*ЗАДАНИЕ 1*.
Омонимом какого слова в китайском языке является ваза пин, согласно тексту о символике «драгоценного слона»?
*ЗАДАНИЕ 2*.
Продолжите текст о символике «драгоценного слона», начав сразу после его последнего предложения.

*ИСХОДНЫЙ ТЕКСТ*.
== == ==
Связь «драгоценного слона» с буддизмом и произведениями сино-тибетского стиля прослеживается в иконографии, пластическом решении образа и его символике. В  буддизме слон белой масти по традиции почитается как символ рождения Будды Шакьямуни (Шицзяфо) [90, с. 619]. Этим отчасти объяснялось его введение в набор семи сокровищ (цибао) буддийского царя-чакравартина (подробнее см.: Часть I, Главу 5). Другой компонент – ваза на спине слона – толкуется как исцеляющий сосуд, принадлежность божества милосердия, покровителя матерей и детей – бодхисаттвы Гуаньинь (санскр. Авалокитешвара). Ваза, воплощающая идею сохранения жизненной энергии, триумфа сознания над рождением и смертью, была осмыслена как одно из «сокровищ» и вошла в наборы из восьми символических драгоценностей (бацзисян) –  инсталляций на буддийских алтарях [291,  с. 416].

Анализ материала показывает, что буддийский смысловой фон оказался принципиально важен для введения сосуда сянцзунь в цинский ритуал жертвоприношения императорским предкам, хотя при этом и были найдены соответствия, содержащиеся в автохтонной китайской традиции. Ваза пин в китайском языке – омоним слова «мир» [181, с. 3-5]. Этим объясняется ее появление во многих композициях с благими пожеланиями, в том числе, как будет показано ниже, и в композиции баосян.
== == ==
[Исходные данные]
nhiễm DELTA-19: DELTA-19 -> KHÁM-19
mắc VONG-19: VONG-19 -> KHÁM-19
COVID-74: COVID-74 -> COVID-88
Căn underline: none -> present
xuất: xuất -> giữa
== == ==
*ПИСЬМЕННЫЙ ОТВЕТ 1*.
Ваза пин является омонимом слова «мир».

*ПИСЬМЕННЫЙ ОТВЕТ 2*.
Соотнесенность образа вазы с животворным материнским лоном предопределила обычай помещать в свадебный паланкин невесты сосуд (вазу), наполненную зерном и драгоценностями в знак пожелания изобилия и многочисленного потомства. Сосуд (ваза) с ритуальным угощением (даром) служили традиционными подношениями умершим представителям рода, которым в китайской культуре приписывалась способность влиять на благополучие и богатство семьи [22, т. 4, с. 681, «баопин»].

Последнее объяснение возвращает нас к китайскому ритуалу жертвоприношений, который заключался в символическом обмене дарами, как «небесными», так и «земными». Совершенно особая роль дарения в структуре чжоуского ритуала и «интимная связь дара с жертвоприношением» была отмечена В.М. Крюковым: дар конкретному лицу, попадая в ритуальную область, распространялся, «как предполагала логика клановой идеологии, на все родовое тело, включающее многочисленных предков и потомков». Память о небесной благодати как священном даре, переданном императору и разделенном между его подданными, увековечивалась в материальном (и вместе с тем абстрактном) плане при создании ритуального бронзового сосуда, сохраняемого «детьми и внуками на протяжении десяти тысяч лет». В таком соотнесении сам факт пожертвования, превышая количественно исчисляемую ценность дара, должен рассматриваться не как сугубо экономический институт или «прагматическая передача материальных ценностей», а в качестве «акта введения реципиента в права владения жалуемыми объектами» вместе со всеми вытекающими из этого духовными и политическими следствиями [149, с. 60-65, 69].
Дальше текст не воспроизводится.